Job 19,1 Zo luidde het antwoord van Job:
Job 19,2 Hoelang nog blijf je me kwellen, bedelven onder je woorden?
Job 19,3 Minstens tien maal heb je me beledigd, onbeschaamd mij vernederd.
Job 19,4 Natuurlijk, ik ben de man die dwaalt, de fout ligt bij mij, bij mij alleen.
Job 19,5 Als jullie mij willen overbluffen, mij mijn schande verwijten,
Job 19,6 weet dan: God is niet eerlijk en strikt mij in zijn net.
Job 19,7 Dat is onrechtvaardig, roep ik, maar niemand gaat erop in; ik smeek om mijn recht, maar krijg het niet.
Job 19,8 Hij verspert mijn weg, ik kan niet verder, Hij hult mijn pad in duisternis.
Job 19,9 Eerloos heeft Hij mij gemaakt, mij de kroon van het hoofd gerukt.
Job 19,10 Hij breekt mij af en het is uit met mij, mijn hoop ligt neer als een omgerukte boom.
Job 19,11 Zijn woede hitst Hij op tegen mij, Hij ziet in mij zijn vijand.
Job 19,12 Al zijn troepen trekken tegen mij op, banen zich een weg en belegeren mijn huis.
Job 19,13 Broers en zusters blijven op een afstand, kennissen herkennen mij niet,
Job 19,14 familie en vrienden laten mij in de steek, mijn gasten zijn mij vergeten,
Job 19,15 mijn slavinnen zien in mij een vreemdeling, in hun ogen ben ik de onbekende.
Job 19,16 Roep ik mijn knecht, hij luistert niet hoe vriendelijk ik ook vraag.
Job 19,17 Mijn vrouw kan mijn adem niet luchten, mijn eigen zonen vinden dat ik stink;
Job 19,18 kinderen maken zich vrolijk om mij, als ik opsta gaan ze op de loop.
Job 19,19 Mijn oude vrienden verachten mij, die ik liefhad keren zich van mij af.
Job 19,20 Vel over been ben ik, ik houd me nauwelijks staande.
Job 19,21 Vrienden dan toch, heb meelij met mij want de hand van God heeft mij geslagen.
Job 19,22 Waarom mij vervolgen zoals God? Waarom mijn vege lijf niet met rust gelaten?
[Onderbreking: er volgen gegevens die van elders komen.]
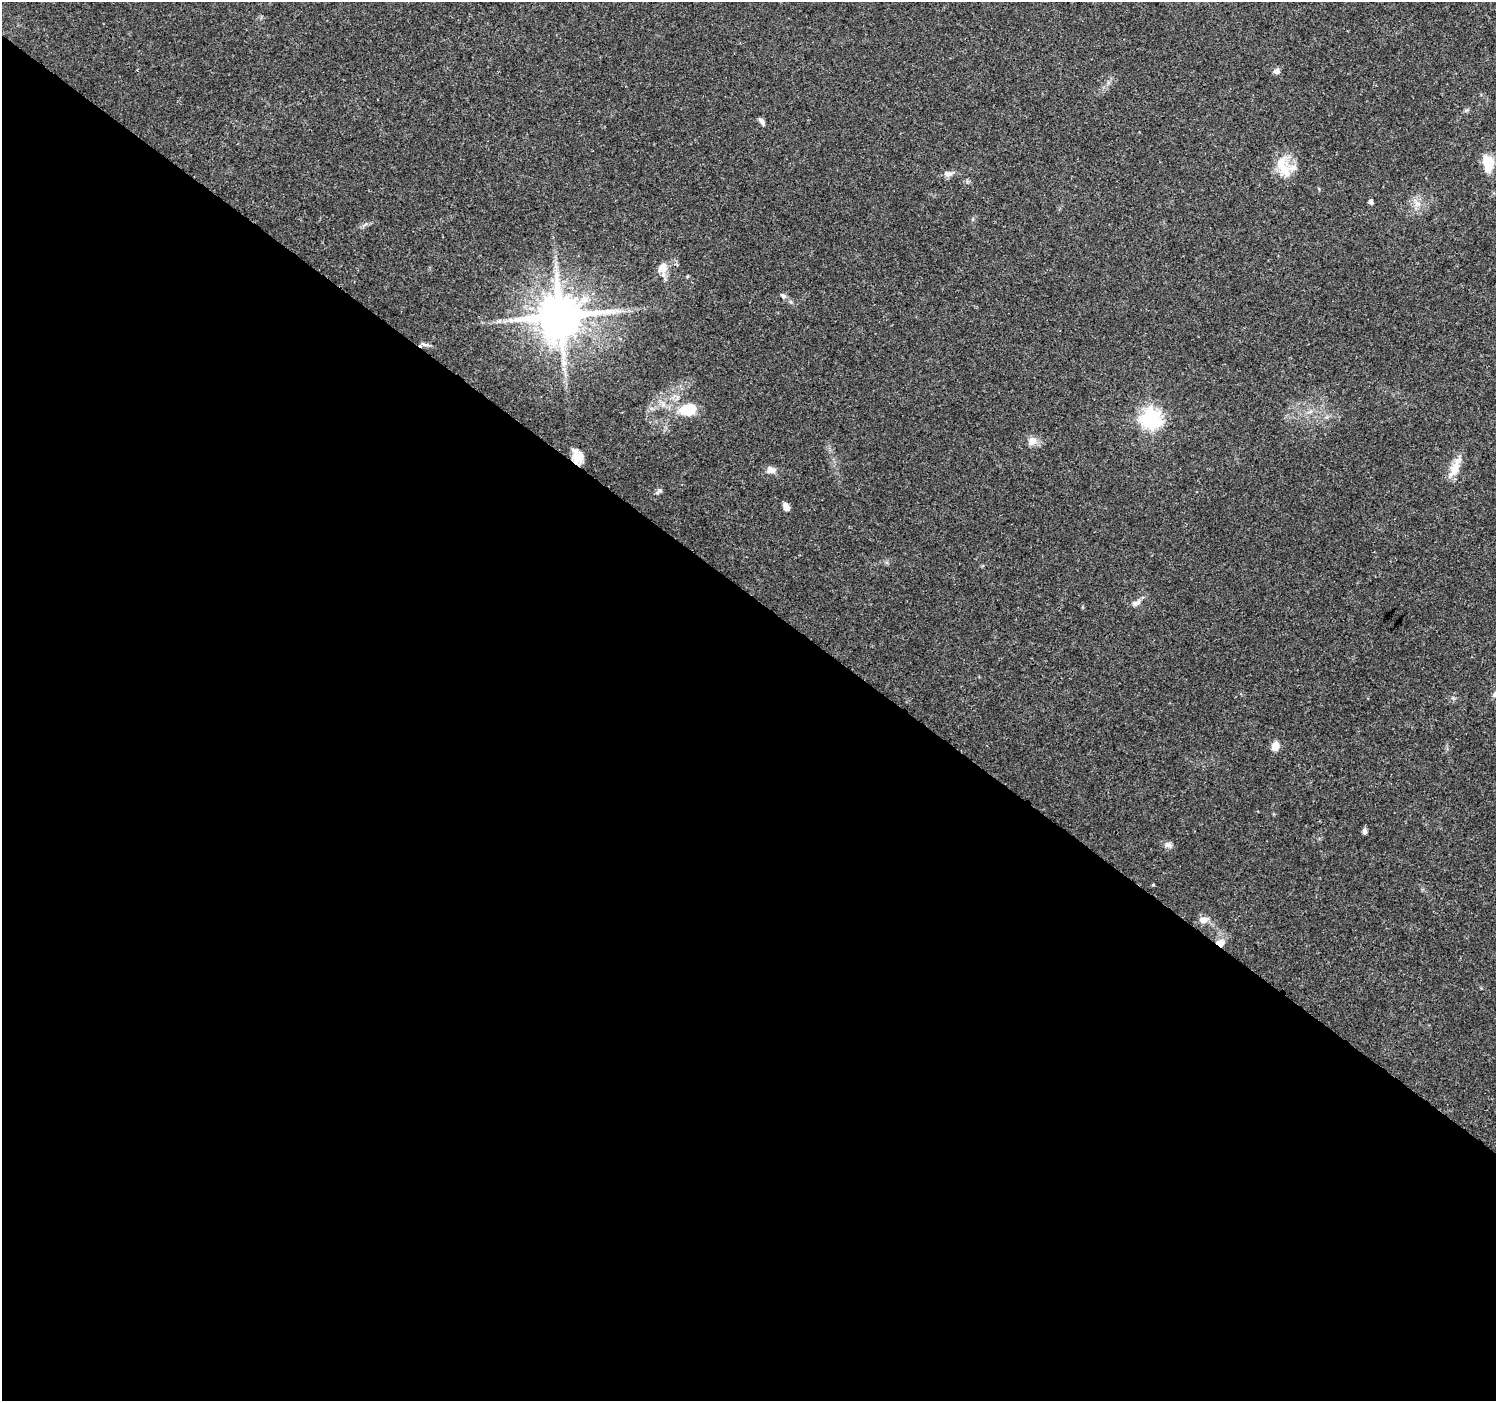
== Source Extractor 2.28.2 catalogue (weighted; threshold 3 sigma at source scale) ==
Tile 14 of 4 x 4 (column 2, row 4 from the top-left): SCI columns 1497-2990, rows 178-1576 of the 5988 x 6020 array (HDU 1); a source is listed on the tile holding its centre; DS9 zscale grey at full resolution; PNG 1498 x 1403 px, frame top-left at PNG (2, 2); no overlay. Shown black and unused: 58% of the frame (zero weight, under 3 of 4 exposures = <1% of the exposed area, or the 3 px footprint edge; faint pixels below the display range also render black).
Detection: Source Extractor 2.28.2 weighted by HDU 2 'WHT'; one run over the whole footprint, this tile lists its part. Background 0.0621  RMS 0.0028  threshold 0.0124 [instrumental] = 3 sigma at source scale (4.5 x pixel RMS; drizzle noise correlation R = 1.50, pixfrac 1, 0.0396/0.0396 arcsec/px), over >= 5 px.
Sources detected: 31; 1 cosmic-ray / hot-pixel residue — not listed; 1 inside a brighter listed object's ellipse — not listed separately; the other 29 listed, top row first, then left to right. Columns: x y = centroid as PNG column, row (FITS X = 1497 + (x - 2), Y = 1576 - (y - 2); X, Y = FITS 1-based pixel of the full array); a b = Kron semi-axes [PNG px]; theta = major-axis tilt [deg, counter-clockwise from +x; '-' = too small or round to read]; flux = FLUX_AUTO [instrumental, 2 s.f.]
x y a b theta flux
1276 71 7 7 - 1.1
762 122 9 5 -61 0.89
1488 163 21 13 -82 4.7
1284 169 28 15 -59 6.2
948 174 12 6 3 1.2
1371 202 4 4 - 1.1
1417 203 7 4 -19 0.82
662 268 16 11 53 2.8
783 296 9 5 -37 0.76
584 300 13 10 8 3
618 311 8 5 -15 1
560 316 13 12 - 1300
425 345 11 3 -15 0.69
688 409 17 10 12 8.5
1151 418 8 7 - 140
1032 441 13 10 41 2.1
578 457 15 12 48 3.3
1455 468 31 10 67 4.1
771 470 11 8 -13 1.6
659 491 10 4 40 0.63
786 507 8 6 -69 1.9
1136 603 14 7 26 1.4
1495 694 9 5 74 0.68
1275 746 10 8 79 2.2
1364 831 6 5 - 0.78
1168 845 10 7 -14 1.1
1153 885 5 3 - 0.24
1203 920 13 8 13 2
1220 943 9 8 - 2.7
Overlapping masked pixels (flux is a lower limit): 2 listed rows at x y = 578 457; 1220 943
Isophote crosses this tile's border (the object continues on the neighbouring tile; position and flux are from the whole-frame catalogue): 1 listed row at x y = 1495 694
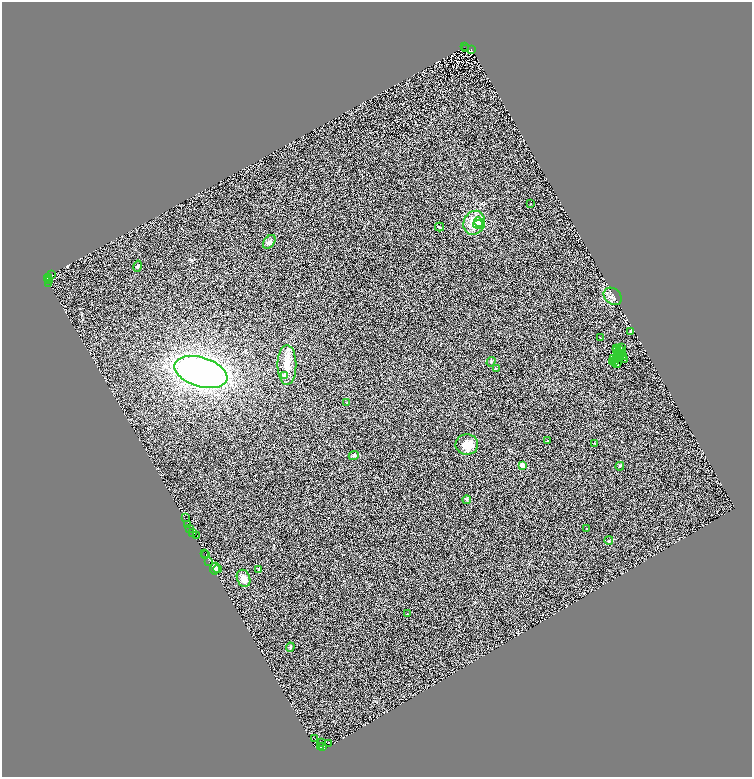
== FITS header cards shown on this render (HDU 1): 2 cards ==
NAXIS1  =                 1500
NAXIS2  =                 1550

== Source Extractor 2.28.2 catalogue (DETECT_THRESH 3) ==
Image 1500 x 1550 px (HDU 1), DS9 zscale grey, zoomed out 1/2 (1 PNG px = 2 x 2 image px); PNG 754 x 779 px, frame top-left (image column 1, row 1549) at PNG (2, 2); each listed source drawn as its Kron ellipse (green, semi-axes under 4 px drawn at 4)
Background 0.647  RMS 0.5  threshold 1.51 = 3 sigma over >= 5 px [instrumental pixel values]
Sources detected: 110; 43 cannot appear on this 1/2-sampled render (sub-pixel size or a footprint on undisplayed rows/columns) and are neither listed nor drawn; the other 67 listed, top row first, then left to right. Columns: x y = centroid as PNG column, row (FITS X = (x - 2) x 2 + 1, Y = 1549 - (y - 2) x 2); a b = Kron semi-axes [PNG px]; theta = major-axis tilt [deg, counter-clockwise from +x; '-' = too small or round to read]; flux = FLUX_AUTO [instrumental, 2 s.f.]
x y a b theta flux
464 46 2 2 - 1300
466 48 2 1 - 28
471 49 3 2 - 4800
530 203 2 1 - 22
474 222 12 10 65 1900
479 222 5 4 - 340
478 224 5 4 - 280
440 226 4 2 - 120
269 241 8 5 51 320
138 266 6 3 76 120
51 274 3 3 - 310
49 277 3 2 - 540
47 278 2 1 - 45
50 280 2 1 - 95
49 283 2 1 - 290
613 296 10 7 -40 450
631 331 3 2 - 160
600 337 2 2 - 57
621 347 3 1 - 68
616 348 2 1 - 150
619 349 2 1 - 5.4
616 350 2 1 - 14
619 352 3 2 - 79
622 353 3 1 - 30
617 356 3 2 - 32
623 356 3 2 - 8.7
620 357 3 1 - 26
614 358 3 2 - 54
616 359 3 1 - 32
624 359 2 1 - 20
491 361 5 2 - 55
612 361 2 1 - 40
615 361 3 1 - 41
616 363 5 2 - 82
287 364 20 9 -90 1300
496 368 3 2 - 51
201 372 27 14 -17 38000
285 375 2 2 - 970
347 402 2 2 - 85
547 440 2 2 - 55
595 443 2 2 - 32
467 444 11 10 - 1300
354 455 5 3 - 140
522 465 2 2 - 2300
620 466 4 3 - 91
467 499 4 3 - 120
185 517 2 1 - 110
188 524 2 1 - 390
190 528 2 1 - 230
587 528 2 1 - 46
193 532 2 1 - 65
197 535 2 1 - 54
609 540 4 2 - 90
205 553 2 1 - 100
206 554 2 1 - 57
209 561 2 1 - 41
215 568 6 4 80 200
217 568 4 4 - 170
258 569 3 3 - 68
244 578 9 6 -68 730
407 613 2 2 - 78
290 647 4 4 - 110
315 738 3 2 - 320
322 742 3 2 - 270
328 743 3 2 - 760
320 746 2 1 - 110
323 746 2 1 - 160
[43 sub-pixel or undisplayed-footprint detections neither listed nor drawn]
Job 19,23 Ach, werden mijn woorden maar opgetekend, ergens in vastgelegd,
Job 19,24 door een ijzeren stift in rotssteen gedreven, met lood gevuld, tot blijvend getuigenis.
Job 19,25 Want ik weet, ik ben er zeker van: mijn verdediger leeft, tenslotte zal Hij deze wereld binnentreden.
Job 19,26 En al ben ik nog zo geschonden, ik zal God zien vanuit dit lijf.
Job 19,27 Aan mijn zijde zal ik Hem zien, met eigen ogen; ik sterf haast van verlangen.
Job 19,28 En jullie maar zeggen: wat wordt hij achterna gezeten, zijn rechtszaak uitgezocht tot op het bot!
Job 19,29 Pas zelf maar op voor zijn zwaard, want al die nijd kon je de kop wel kosten! Dan zul je weten wie de Almachtige is.

Job 20,1 Nu nam Sofar uit Naama het woord:
Job 20,2 Verontwaardigd ben ik, ik moet spreken, zulke beschuldigingen maken mij kwaad.
Job 20,3 Je uiteenzetting is grievend, je antwoord nonsens.
Job 20,4 Vanouds, dat moet jij toch weten, sinds mensenheugenis geldt:
Job 20,5 de vreugde van de boze is kortstondig, zijn blijdschap duurt maar even.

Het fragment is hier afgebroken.